Following techniques are used for authentication:
- Hash function
- Message encryption
- Message authentication code (MAC)
Authentication using message code encryption is explained below:
Message Authentication Code /Cryptographic Checksum
A cryptographic checksum or MAC is a function of the message and a secret key that produces a fixed-length value that serves as the authenticator.
MAC = MAC(K,M)
M = Input Message
C = MAC Function
K = Shared Secret Key
MAC = Message Authentication Code
A MAC function is similar to encryption. One difference is that the MAC algorithm need not be reversible, as in the case of decryption.
A MAC function is generally a many-to-one function.
Application of MAC
Three situations in which a message authentication code is used are:
- Many applications need to broadcast message to a number of destinations.
- Examples are notification to users that the network is now unavailable or an alarm signal in a military control center.
- Instead of decrypting message at every node it is cheaper and more reliable to have only one destination responsible for monitoring authenticity.
- The message is broadcasted in plaintext with an associated message authentication code. The responsible system has the secret key and performs authentication.
- If a violation occurs, the other destination systems are alerted by a general alarm.
- One side in the communication has a heavy load and cannot afford the time to decrypt all incoming messages.
- Authentication carried out on a selective basis. Messages are chosen at random for checking.
- Authentication of a computer program in plaintext.
- The computer program can execute without having to decrypt it every time.
- However, if a message authentication code attached to the program, it could be checked whenever assurance required for the integrity of the program.
Basic Uses of MAC
- A MAC is an authentication technique involves the use of a secret key to generate a small fixed-size block of data, known as a cryptographic checksum or MAC. The MAC then appended to the message.
- Here, sender and receiver share a secret key.

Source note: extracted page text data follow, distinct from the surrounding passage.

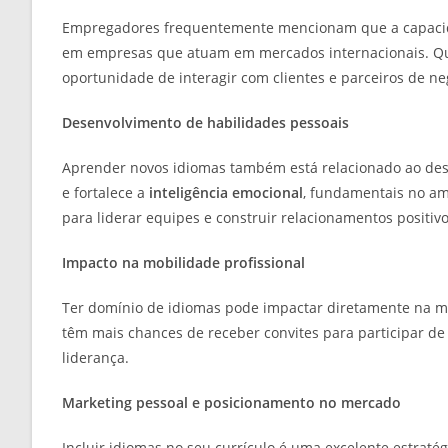
Empregadores frequentemente mencionam que a capacida
em empresas que atuam em mercados internacionais. Qu
oportunidade de interagir com clientes e parceiros de n
Desenvolvimento de habilidades pessoais
Aprender novos idiomas também está relacionado ao des
e fortalece a
inteligência emocional
, fundamentais no am
para liderar equipes e construir relacionamentos positivo
Impacto na mobilidade profissional
Ter domínio de idiomas pode impactar diretamente na mob
têm mais chances de receber convites para participar de
liderança.
Marketing pessoal e posicionamento no mercado
Incluir idiomas no seu currículo é uma excelente estraté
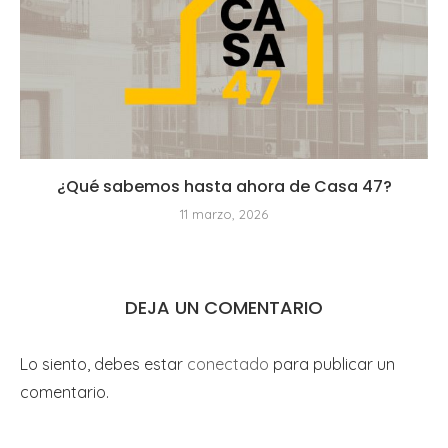
¿Qué sabemos hasta ahora de Casa 47?
11 marzo, 2026
DEJA UN COMENTARIO
Lo siento, debes estar
conectado
para publicar un
comentario.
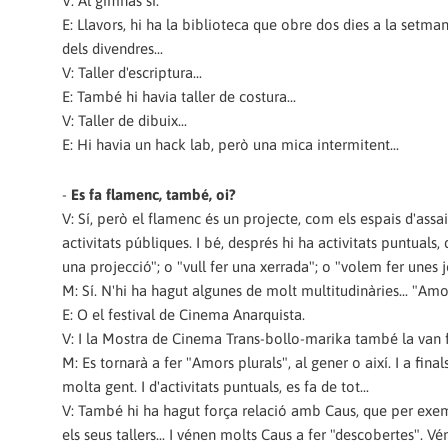
V: Al gimnàs sí.
E: Llavors, hi ha la biblioteca que obre dos dies a la setma
dels divendres...
V: Taller d'escriptura...
E: També hi havia taller de costura...
V: Taller de dibuix...
E: Hi havia un hack lab, però una mica intermitent...
-
Es fa flamenc, també, oi?
V: Sí, però el flamenc és un projecte, com els espais d'assai
activitats públiques. I bé, després hi ha activitats puntual
una projecció"; o "vull fer una xerrada"; o "volem fer unes j
M: Sí. N'hi ha hagut algunes de molt multitudinàries... "Amo
E: O el festival de Cinema Anarquista.
V: I la Mostra de Cinema Trans-bollo-marika també la van f
M: Es tornarà a fer "Amors plurals", al gener o així. I a fi
molta gent. I d'activitats puntuals, es fa de tot...
V: També hi ha hagut força relació amb Caus, que per exemp
els seus tallers... I vénen molts Caus a fer "descobertes". V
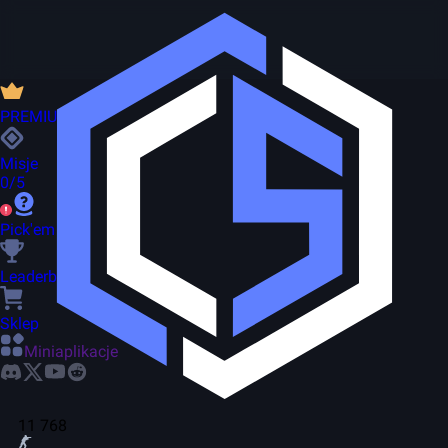
PREMIUM
Misje
0/5
Pick'em
Leaderboard
Sklep
Miniaplikacje
11 768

- Moreover, When A has to send a message to B, it calculates the MAC as a function of the message and the key:
MAC = MAC (K, M)
Where M is plaintext
C is the MAC function
K is the secret key and
MAC is the message authentication code.
- The message plus MAC transmitted to the intended recipient.

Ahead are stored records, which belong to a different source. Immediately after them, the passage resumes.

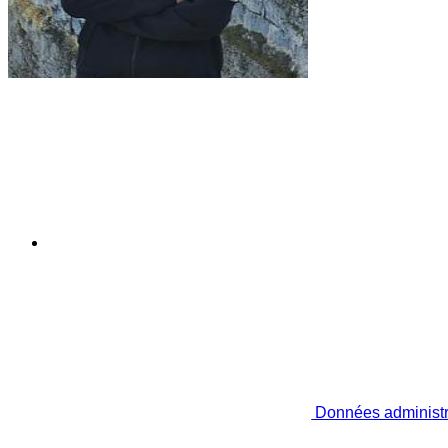
Données administr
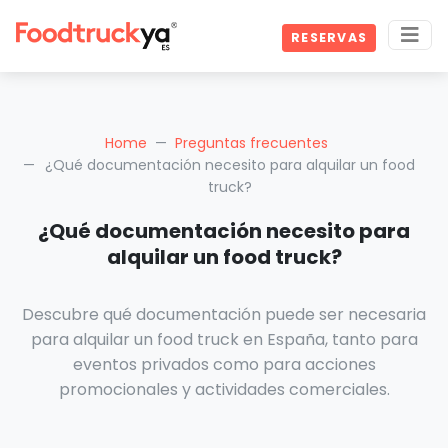
RESERVAS
Home
Preguntas frecuentes
¿Qué documentación necesito para alquilar un food
truck?
¿Qué documentación necesito para
alquilar un food truck?
Descubre qué documentación puede ser necesaria
para alquilar un food truck en España, tanto para
eventos privados como para acciones
promocionales y actividades comerciales.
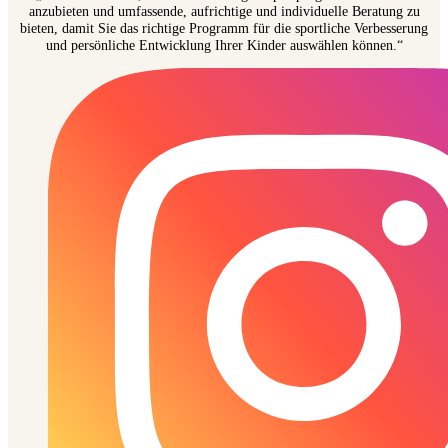
anzubieten und umfassende, aufrichtige und individuelle Beratung zu
bieten, damit Sie das richtige Programm für die sportliche Verbesserung
und persönliche Entwicklung Ihrer Kinder auswählen können.“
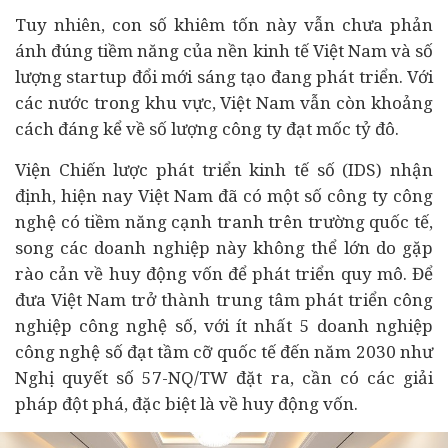
Tuy nhiên, con số khiêm tốn này vẫn chưa phản
ánh đúng tiềm năng của nền
kinh tế
Việt Nam và số
lượng startup đổi mới sáng tạo đang phát triển. Với
các nước trong khu vực, Việt Nam vẫn còn khoảng
cách đáng kể về số lượng công ty đạt mốc tỷ đô.
Viện Chiến lược phát triển kinh tế số (IDS) nhận
định, hiện nay Việt Nam đã có một số công ty công
nghệ có tiềm năng cạnh tranh trên trường quốc tế,
song các
doanh nghiệp
này không thể lớn do gặp
rào cản về huy động vốn để phát triển quy mô. Để
đưa Việt Nam trở thành trung tâm phát triển công
nghiệp công nghệ số, với ít nhất 5 doanh nghiệp
công nghệ số đạt tầm cỡ quốc tế đến năm 2030 như
Nghị quyết số 57-NQ/TW đặt ra, cần có các giải
pháp đột phá, đặc biệt là về huy động vốn.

- The recipient performs the same calculation on the received message, using the same secret key, to generate a new MAC. The received MAC compared to the calculated MAC.

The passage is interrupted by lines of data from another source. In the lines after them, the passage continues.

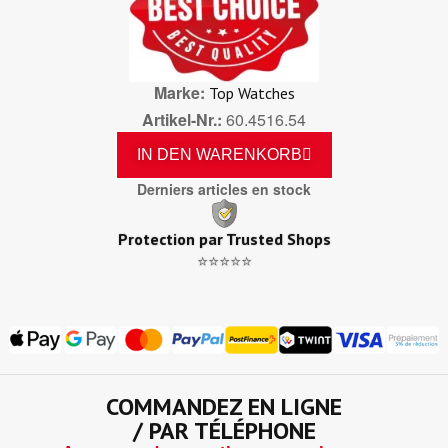
Marke
Top Watches
Artikel-Nr.
60.4516.54
IN DEN WARENKORB
Derniers articles en stock
Protection par Trusted Shops
⭐⭐⭐⭐⭐
COMMANDEZ EN LIGNE
/ PAR TÉLÉPHONE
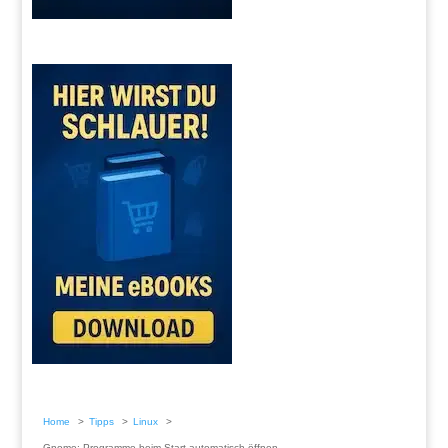
Home
Tipps
Linux
Gnome: Programme beim Start automatisch öffnen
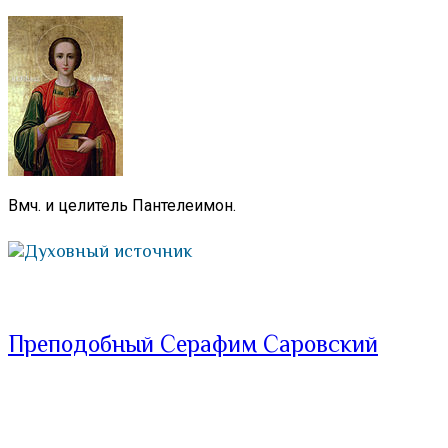
Вмч. и целитель Пантелеимон.
Духовный источник
Преподобный Серафим Саровский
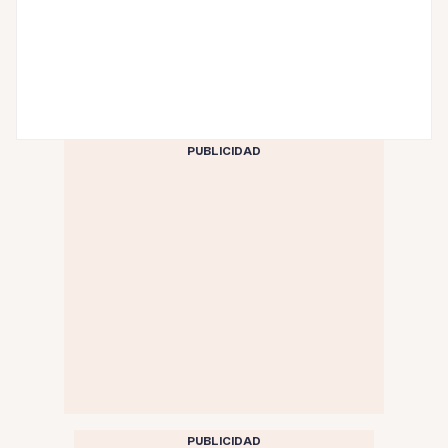
PUBLICIDAD
PUBLICIDAD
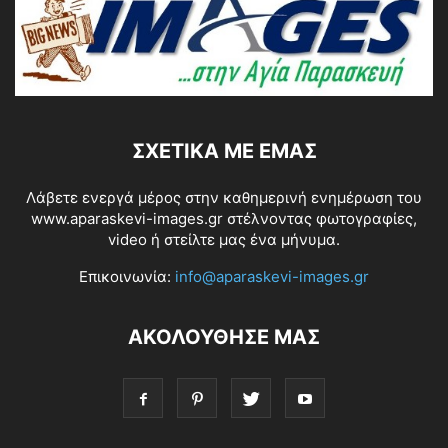
ΣΧΕΤΙΚΆ ΜΕ ΕΜΆΣ
Λάβετε ενεργά μέρος στην καθημερινή ενημέρωση του
www.aparaskevi-images.gr στέλνοντας φωτογραφίες,
video ή στείλτε μας ένα μήνυμα.
Επικοινωνία:
info@aparaskevi-images.gr
ΑΚΟΛΟΥΘΗΣΕ ΜΑΣ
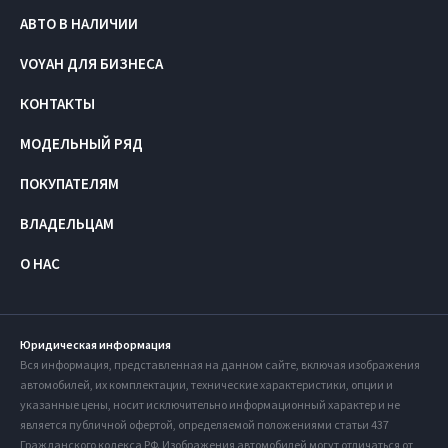
АВТО В НАЛИЧИИ
VOYAH ДЛЯ БИЗНЕСА
КОНТАКТЫ
МОДЕЛЬНЫЙ РЯД
ПОКУПАТЕЛЯМ
ВЛАДЕЛЬЦАМ
О НАС
Юридическая информация
Вся информация, представленная на данном сайте, включая изображения
автомобилей, их комплектации, технические характеристики, опции и
указанные цены, носит исключительно информационный характер и не
является публичной офертой, определяемой положениями статьи 437
Гражданского кодекса РФ. Изображения автомобилей могут отличаться от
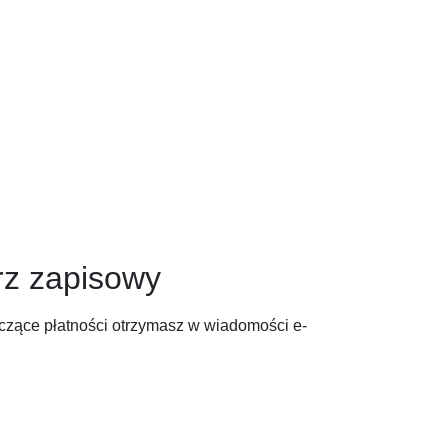
rz zapisowy
yczące płatności otrzymasz w wiadomości e-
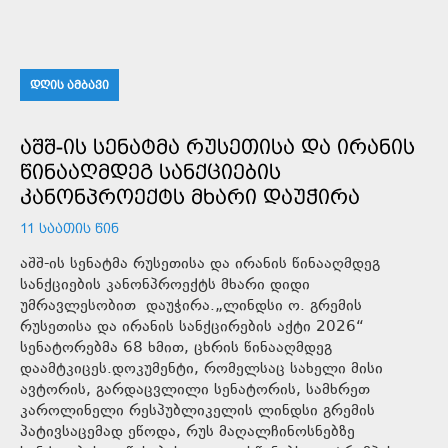
ᲓᲦᲘᲡ ᲐᲛᲑᲐᲕᲘ
ᲐᲨᲨ-ᲘᲡ ᲡᲔᲜᲐᲢᲛᲐ ᲠᲣᲡᲔᲗᲘᲡᲐ ᲓᲐ ᲘᲠᲐᲜᲘᲡ
ᲬᲘᲜᲐᲐᲦᲛᲓᲔᲒ ᲡᲐᲜᲥᲪᲘᲔᲑᲘᲡ
ᲙᲐᲜᲝᲜᲞᲠᲝᲔᲥᲢᲡ ᲛᲮᲐᲠᲘ ᲓᲐᲣᲭᲘᲠᲐ
11 ᲡᲐᲐᲗᲘᲡ ᲬᲘᲜ
აშშ-ის სენატმა რუსეთისა და ირანის წინააღმდეგ
სანქციების კანონპროექტს მხარი დიდი
უმრავლესობით დაუჭირა.„ლინდსი ო. გრემის
რუსეთისა და ირანის სანქცირების აქტი 2026“
სენატორებმა 68 ხმით, ცხრის წინააღმდეგ
დაამტკიცეს.დოკუმენტი, რომელსაც სახელი მისი
ავტორის, გარდაცვლილი სენატორის, სამხრეთ
კაროლინელი რესპუბლიკელის ლინდსი გრემის
პატივსაცემად ეწოდა, რუს მაღალჩინოსნებზე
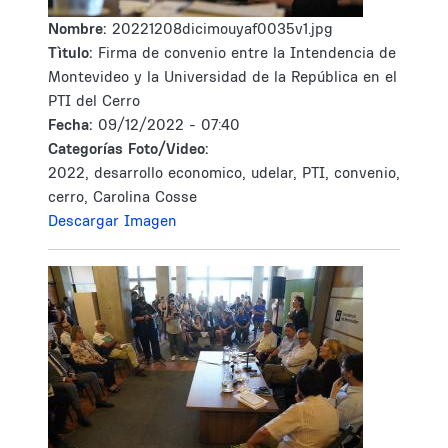
Nombre:
20221208dicimouyaf0035v1.jpg
Tìtulo:
Firma de convenio entre la Intendencia de
Montevideo y la Universidad de la República en el
PTI del Cerro
Fecha:
09/12/2022 - 07:40
Categorías Foto/Video:
2022, desarrollo economico, udelar, PTI, convenio,
cerro, Carolina Cosse
Descargar Imagen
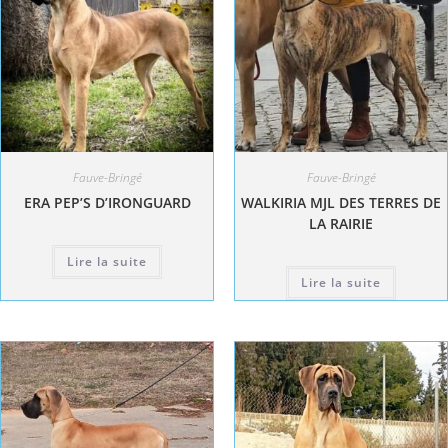
Fauve-Bringé
Fauve-Bringé
ERA PEP’S D’IRONGUARD
WALKIRIA MJL DES TERRES DE
LA RAIRIE
Lire la suite
Lire la suite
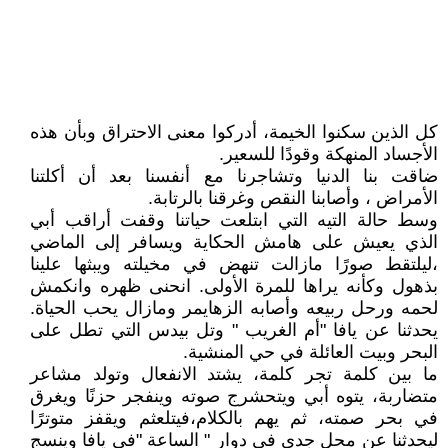
كل الذين سكنوا الخيمة، أدركوا معنى الاحتراق وبأن هذه
الأجساد المنهكة وقودًا للسعير.
ضاقت بنا الدنيا وتشاجرنا مع أنفسنا بعد أن أكلتنا
الأمراض ، وأصابنا النقص وغرقنا بالرتابة.
وسط حالة التيه التي ابتلعت حياتنا وقفت أراقب أبي
الذي يعيش على هامش الحكاية ويسافر إلى الماضي
،ليلتقط صورًا مازالت تنهض في مخيلته ويبثها علينا
بذهول وكأنه يراها للمرة الأولى. انحنى ظهره وانكمش
لحمه ورحل ربيعه وأصابه الزهايمر ومازال يحب الحياة.
يحدثنا عن يافا "أم الغريب " وتل بيدس التي تطل على
البحر وبيت العائلة في حي المنشية.
ما بين كلمة تجر كلمة، يشتد الانفعال وتولد مشاعر
متضاربة، يتوه أبي ويتحشرج صوته وينفجر حزنًا ويغرق
في بحر صمته، ثم يهم بالكلام،فيتلعثم ويقفز متوترًا
ليحدثنا عن محل جدي في دوار " الساعة "في يافا وينسج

- Since only the receiver and the sender know the secret key, and if the received MAC matches the calculated MAC, then
- The receiver assured that the message has not been altered. If an attacker alters the message but does not alter the MAC, then the receiver’s calculation of the MAC will differ from the received MAC.
- The receiver assured that the message from the alleged sender. Because no one else knows the secret key.
- Moreover, Confidentiality can be provided by performing message encryption either after or before the MAC algorithm.
- In both these cases, two separate keys needed, each of which shared by the sender and the receiver.
- MAC can calculate with the message as input and then concatenated to the message. The entire block then encrypted.
- Moreover, It is preferable to tie the authentication directly to the plaintext, hence the above method typically preferred.
- Alternately, the message encrypted first. Then the MAC calculated using the resulting ciphertext and concatenated to the ciphertext.